From Yichang, I negotiated a passage on a Chinese tour boat up the Yangtze to Chongqing. The passage would take 3 days, and would include visits to important sights and temples along the way.
Our ship was the Chiang Jiang Guan Guang No. 6:
My cabine-mates were a friendly bunch of lawyers from Southern China. Their firm had paid them an excursion, and now they were enjoying their time together, playing cards:
We had arrived on board at around 10 pm. As it had been a long day, I was a bit tired, but Chinese card players are Chinese card players, so it was quite late when we eventually switched off the light.
In the dark, you could hear the gentle noise of the machines, and see the lights of passing ships outside. It was very peaceful, and I was happy, enjoying China, the river, travelling, and being on a ship.
Until one of my cabine-mates started to snore. Soon they were all snoring heavily, and I was silently cursing whoever had invented snoring in the first place.
I must have fallen asleep, utterly exhausted, at around 5h30am. At 6am, somebody was shouting into my ear. It was our tour guide. All other passengers were already dressed and on their way to a small ship next to ours. We were going on an excursion!
Soon we were on our way to a small side-arm of the mighty Yangtze. Exploring the tour boat, I came past the bridge and said good morning to the friendly captain:
Across the valley, a huge highway bridge was being constructed:
Then we arrived at destination. Everyone had to get onto small boats, and we were rowed upstream by the last of the former trackers (John Hersey's A Single Pebble describes how these people were hauling ships up the river in former times).
Next to me, a small Chinese boy was sitting who was somehow not 100% convinced by the whole business:
On the way back, we passed another highway under construction:
One nice thing about river excursions is that you have a lot of time to take funny pictures:
Back on the big ship, it was time for lunch. The air in the on-board restaurant was amazingly hot and humid, but food was excellent:
After lunch, some people were playing Mahjong. Others were sitting on deck, watching the mountains passing by:
A Russian-built speed-boat overtook us, on its way to Chongqing:
On the shore, a couple of ships were being loaded with coal from a storage site on the mountain.
Later on, we came to the city of Wushan (巫山). After the construction of the Three Gorges Dam, the original town was abandonned and flooded by the rising waters, and a completely new town was constructed on the hills above the old town's site.
In the evening, we stopped near to another small town that had recently been relocated. The spot was quite picturesque, even though the town together with its medieval fortress and pagoda was still under construction:
Somehow, the town embodied the Chinese understanding that a cultural heritage site does not necessarily have to be old or original, as long as it looks so. Still, once finished this will surely be a nice place. Sitting on the half-ready city walls, I watched the sunset behind the mountains:
The next morning, I woke up just before our tour guide stormed the cabin. It was 6am, and time for another excursion.

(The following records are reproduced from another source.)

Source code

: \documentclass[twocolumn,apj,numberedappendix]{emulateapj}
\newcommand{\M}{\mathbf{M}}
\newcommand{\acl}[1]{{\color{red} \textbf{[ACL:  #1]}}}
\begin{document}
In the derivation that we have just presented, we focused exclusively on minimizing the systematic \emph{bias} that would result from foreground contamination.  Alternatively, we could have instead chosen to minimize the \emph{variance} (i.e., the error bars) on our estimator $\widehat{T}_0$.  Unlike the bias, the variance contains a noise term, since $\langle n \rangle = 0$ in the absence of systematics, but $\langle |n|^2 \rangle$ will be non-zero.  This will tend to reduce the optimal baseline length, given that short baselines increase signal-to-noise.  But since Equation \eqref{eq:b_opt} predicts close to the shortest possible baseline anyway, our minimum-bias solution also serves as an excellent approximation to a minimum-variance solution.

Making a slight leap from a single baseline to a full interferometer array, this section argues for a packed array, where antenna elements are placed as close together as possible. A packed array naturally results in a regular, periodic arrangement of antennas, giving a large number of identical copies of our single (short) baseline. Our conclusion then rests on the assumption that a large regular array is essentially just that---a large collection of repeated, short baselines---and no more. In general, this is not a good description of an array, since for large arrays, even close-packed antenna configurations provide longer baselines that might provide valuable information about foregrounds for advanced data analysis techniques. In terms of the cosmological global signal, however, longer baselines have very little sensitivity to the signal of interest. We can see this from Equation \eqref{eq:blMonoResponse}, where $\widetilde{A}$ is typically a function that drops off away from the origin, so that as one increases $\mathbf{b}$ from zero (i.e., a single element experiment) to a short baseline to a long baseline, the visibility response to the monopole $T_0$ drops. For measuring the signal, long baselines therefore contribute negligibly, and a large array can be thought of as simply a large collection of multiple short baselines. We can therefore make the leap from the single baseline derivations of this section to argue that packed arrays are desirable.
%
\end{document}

We were going to visit the hill of Shibaozhai. Before the construction of the dam, the hill and its famous pavilion were sourrounded by small houses. Now a coffer dam has been constructed to save the pavilion, the houses are no longer, and the hill has become an island.
|Shibaozhai (old picture, before the dam was built)|
To reach the island, carriers were available for hire. One weighty member of our group knew no pity, and the carriers had to put on a brave face to bring him to the hill.
The pavilion (a sort of staircase to the temple on the top) was beautiful, and well worth the visit:
From the top, one could see the morning mist rising from the river. The cranes adorning the temple's roof looked as if they were alive, ready to fly away.
Later in the day, we came to Fengdu Ghost City. While the old town of Fengdu has also disappeared under the waters, on the opposite shore of its rebuild newer version is a mountain full of temples, graves and statues that was high enough to remain dry.
Still, as so many other sights, the mountain's lower part is now protected by a huge dam against the water.
The central path uphill was crowded with tourists, but as the area is quite extensive, it was not difficult to lose onerself on one of the many side-paths. After a short time, I found myself alone in a dense jungle full of empty houses and temples:
In the temples, strange people were looking at you with mocking smiles:
Early the next morning, we arrived in Chongqing. As my cabin-mates had healthily kept snoring each night throughout the trip, I was so exhausted from lack of sleep that I somehow missed the whole arrival, so that our tour guide had again to wake me up.
Soon, we were all standing in a long queue to leave the ship. Although we had spent only a little more than 2 days together, it was as if I had known some of my travel-mates for much longer, so saying good-bye was a bit of a sad affair.